The district court did not accept the families experts because their evidence did not have general acceptance “in the field which it belonged.”  Since the families’ experts based their opinions off of animal tests and not human tests, then the court concluded it did not have general acceptance in the field.

The Court held there is no such litmus test whether scientific evidence will assist the trier of fact (either a judge or a jury).  The Court does give some general principles in addition to Fed. R. Evid. 702.  A judge should consider: if it can be tested, if it is subject to peer review, what the rate of error is (if it is a study), and if there is a “general acceptance” within the scientific community. Daubert v. Merrell Dow Pharm., Inc., 509 U.S. 579, 593-94 (1993).

Back to the Sandretto case.

Although grounded in science, medicine is a profession that requires physicians to rely on their previous experiences and sound judgements.

Sandretto’s expert said that MRSA was the “unifying factor” because the surgeries that followed the infection diagnosis would not have been required if not for the MRSA infection.  PMH said there was no way to create that causal chain and wanted to throw out Sandretto’s expert.  The Court did not agree PMH.  PMH did not provide the court any scientific literature in its Rule 702 objection that would undermine the causation argument.  In lieu of scientific literature, PMH used two documents from the internet that contained disclaimers that they were not to be used for medical treatment.  Moreover, the sheets were unsigned and not attributable to any person.  Reliance on general, unsigned medical advice found on the internet is typically not permitted under Rule 702.

Sufficiency of the Evidence / Damages

PMH argued the 7+ million dollar verdict shocked the conscious and was not supported by the evidence.

What PMH is asking is for the judge to overrule the jury’s verdict through the legal maneuver called a remiittitur.  A remittitur is based in fairness or equity, and is typically used as a check by judges on civil judgements of juries.  Alires v.
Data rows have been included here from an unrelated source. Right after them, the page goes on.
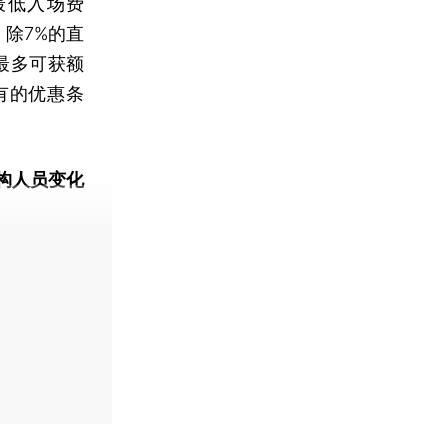
，最低入场费
，除7%的直
最多可获额
有的优惠条
构人员变化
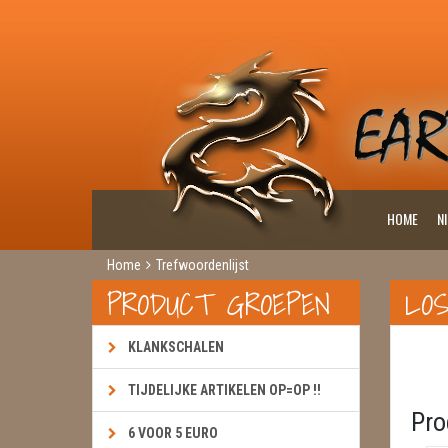
HOME
N
Home
Trefwoordenlijst
PRODUCT GROEPEN
LO
KLANKSCHALEN
TIJDELIJKE ARTIKELEN OP=OP !!
Pro
6 VOOR 5 EURO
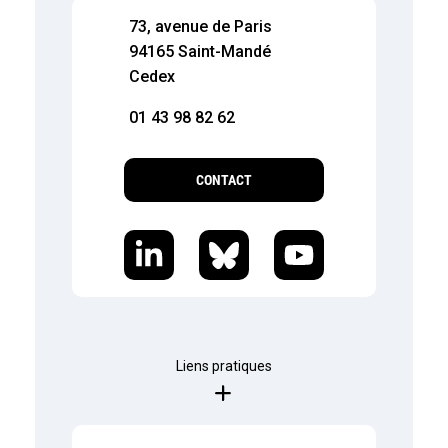
73, avenue de Paris
94165 Saint-Mandé
Cedex
01 43 98 82 62
CONTACT
Liens pratiques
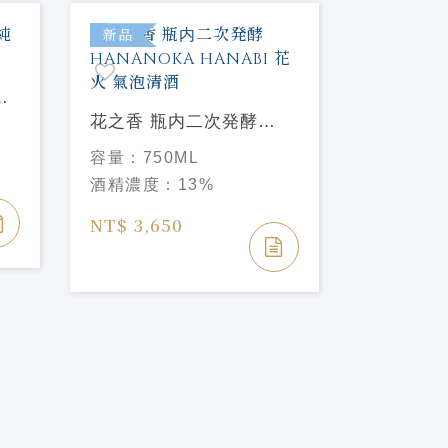
新品
新品
純
十四代 超
花之香 瓶内二次発酵
純米大吟
容量：
72
HANANOKA HANABI 花
容量：
750ML
酒精濃度
火 氣泡清酒
酒精濃度：
13%
NT$ 12,
NT$ 3,650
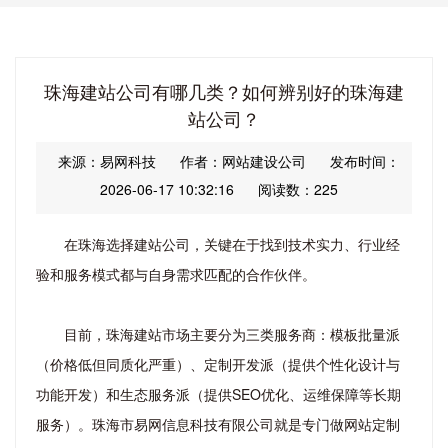
珠海建站公司有哪几类？如何辨别好的珠海建
站公司？
来源：易网科技
作者：网站建设公司
发布时间：
2026-06-17 10:32:16
阅读数：225
在珠海选择建站公司，关键在于找到技术实力、行业经
验和服务模式都与自身需求匹配的合作伙伴。
目前，珠海建站市场主要分为三类服务商：模板批量派
（价格低但同质化严重）、定制开发派（提供个性化设计与
功能开发）和生态服务派（提供SEO优化、运维保障等长期
服务）。珠海市易网信息科技有限公司就是专门做网站定制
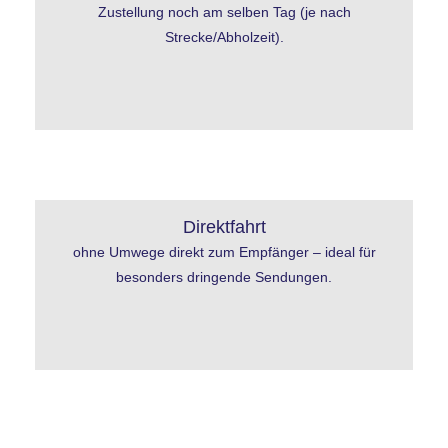
Zustellung noch am selben Tag (je nach
Strecke/Abholzeit).
Direktfahrt
ohne Umwege direkt zum Empfänger – ideal für
besonders dringende Sendungen.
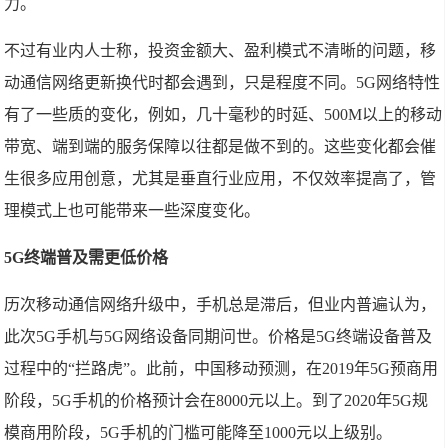
力。
不过有业内人士称，投资金额大、盈利模式不清晰的问题，移
动通信网络更新换代时都会遇到，只是程度不同。5G网络特性
有了一些质的变化，例如，几十毫秒的时延、500M以上的移动
带宽、端到端的服务保障以往都是做不到的。这些变化都会催
生很多应用创意，尤其是垂直行业应用，不仅效率提高了，管
理模式上也可能带来一些深度变化。
5G终端普及需更低价格
历次移动通信网络升级中，手机总是滞后，但业内普遍认为，
此次5G手机与5G网络设备同期问世。价格是5G终端设备普及
过程中的“拦路虎”。此前，中国移动预测，在2019年5G预商用
阶段，5G手机的价格预计会在8000元以上。到了2020年5G规
模商用阶段，5G手机的门槛可能降至1000元以上级别。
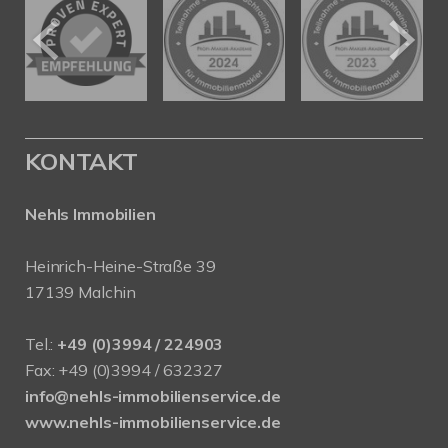
KONTAKT
Nehls Immobilien
Heinrich-Heine-Straße 39
17139 Malchin
Tel.:
+49 (0)3994 / 224903
Fax: +49 (0)3994 / 632327
info@nehls-immobilienservice.de
www.nehls-immobilienservice.de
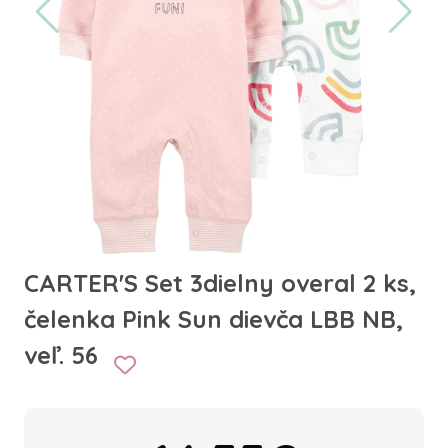
CARTER'S Set 3dielny overal 2 ks,
čelenka Pink Sun dievča LBB NB,
veľ. 56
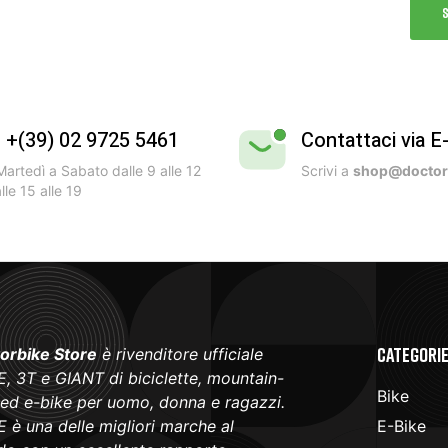
l +(39) 02 9725 5461
Contattaci via E
artedì a Sabato dalle 9 alle 12
Scrivi a
shop@doctorb
lle 15 alle 19
Categori
orbike Store
è rivenditore ufficiale
, 3T e GIANT di biciclette, mountain-
Bike
 ed e-bike per uomo, donna e ragazzi.
 è una delle migliori marche al
E-Bike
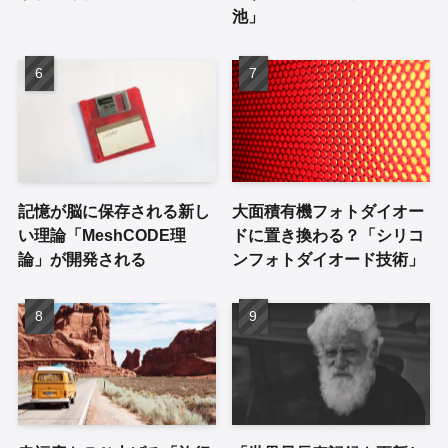
池」
記憶が脳に保存される新し
大面積有機フォトダイオー
い理論「MeshCODE理
ドに置き換わる？「シリコ
論」が開発される
ンフォトダイオード技術」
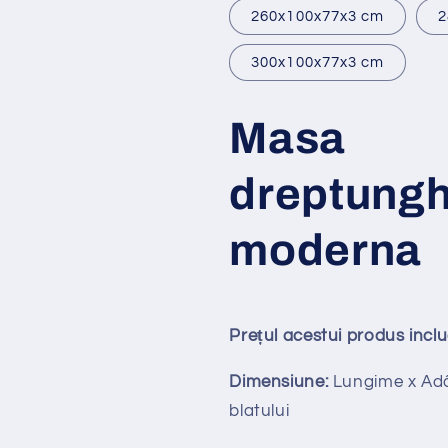
260x100x77x3 cm
2
300x100x77x3 cm
Masa
dreptungh
moderna
Prețul acestui produs incl
Dimensiune:
Lungime x Adâ
blatului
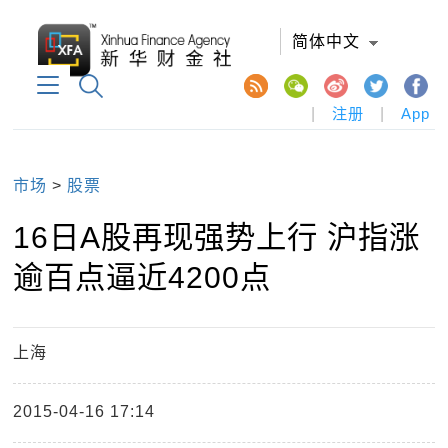
简体中文
|
注册
|
App
市场
>
股票
16日A股再现强势上行 沪指涨
逾百点逼近4200点
上海
2015-04-16 17:14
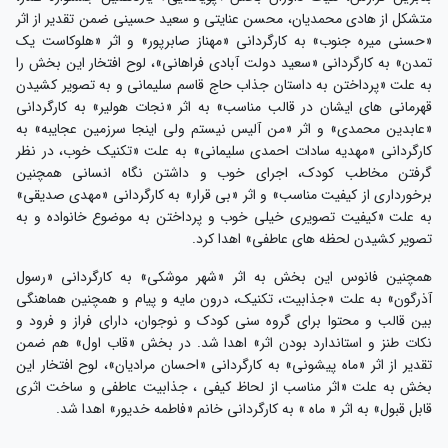
متشکل از هادی محمدیان، محسن عنایتی و سعید حسینی ضمن تقدیر از اثر
«حسنی میره جنوب» به کارگردانی «مهناز صابرپور» و اثر «هلوکاست یک
تمدن» به کارگردانی «سعید دولت آبادی فراهانی»، لوح افتخار این بخش را
به علت «پرداختن به داستان جذاب حاج قاسم سلیمانی و به تصویر کشیدن
قهرمانی های ایشان در قالب مناسب» به اثر «نجات هولیر» به کارگردانی
«عابدین محمدی» و اثر «من آلیس نیستم ولی اینجا سرزمین عجایبه» به
کارگردانی «مهدیه سادات احمدی سلیمانی» به علت «تکنیک خوب، در نظر
گرفتن مخاطب کودک، اجرای خوب و داشتن نگاه انسانی همچنین
برخورداری از کیفیت مناسب» و اثر «بی قرار» به کارگردانی «مهدی صدیقی»
به علت «کیفیت تصویری خیلی خوب و پرداختن به موضوع خانواده و به
تصویر کشیدن لحظه های عاطفی» اهدا ‌کرد.
همچنین فانوس این بخش به اثر «شهر موشکی» به کارگردانی «رسول
آذرگون» به علت «جذابیت، تکنیک، درون مایه و پیام و همچنین هماهنگی
بین قالب و محتوا برای گروه سنی کودک و نوجوان، دارای فراز و فرود و
نکات طنز و استاندارد بودن اثر» اهدا شد. در بخش «قاب اول» هم ضمن
تقدیر از اثر «ماه پیشونی» به کارگردانی «احسان مرادیان»،
لوح افتخار این
بخش به علت «اثر مناسب از لحاظ کیفی ، جذابیت عاطفی و ساخت اثری
قابل قبول» به اثر « ماه » به کارگردانی خانم «فاطمه خدیور»
اهدا شد.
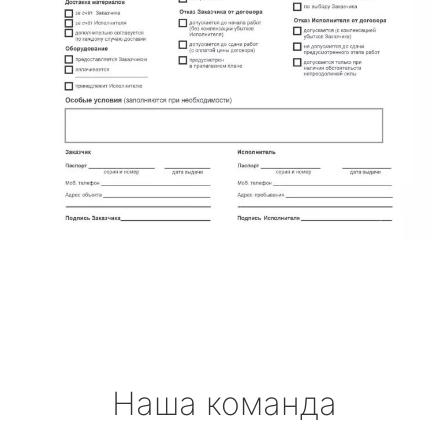
Наша команда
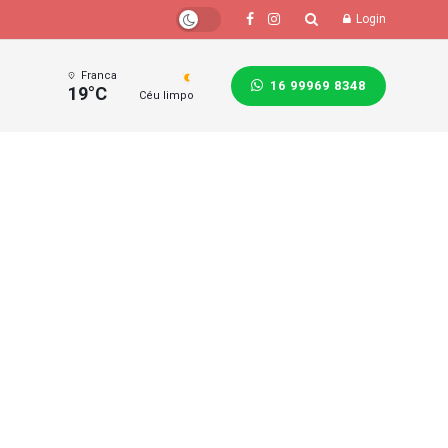
Login
Franca
16 99969 8348
19°C
Céu limpo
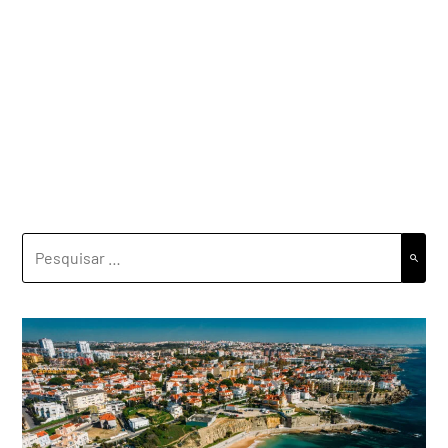
PESQUISAR
POR:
Southern Pac. Co., 409 P.2d 714, 720 (Ariz. 1966).

The amount of a damages award is ‘a question of peculiarly within the province of the jury, and such award will not be overturned or tampered with unless the verdict was the result of passion or prejudice.’

Sandretto v. Payson Healthcare Management Inc., No. 2 CA-CV 2013-0044 (Ariz. Ct. App. 2014) (quoting In re Estate of Hanscome, 254 P.3d 397, 401 (Ariz Ct. App. 2011)).

As I was saying earlier, it is the juries’ job in order to determine damages.  However, a court can intervene if there is some kind of fundamental unfairness with the amount of the award.  A judge can either make this determination on her own, or the verdict can be appealed as in the present case with Sandretto.

PMH argues that since Sandretto’s causation expert should not have been allowed it resulted in skewed judgements.  Because of the improper testimony the jury was improperly influenced the jury, it likely would have been less or nothing at all if the correct decision about the expert was made in the first place.

In the court’s analysis it looked at how many direct past, present and future costs Sandretto would have to endure because of the flawed medical treatment.  Sandretto said the knee injury would cost her about $3.5 million during the course of her lifetime.

In addition to direct costs that Sandretto incurs, she is also entitled for intangibles like pain and suffering.  The Court determined that Sandretto’s pain was real and compensation for pain and suffering is a very individual determination.  Reasonable people may differ on how much one should receive for pain and suffering, so the Court said it would not interfere with the jury’s assessment.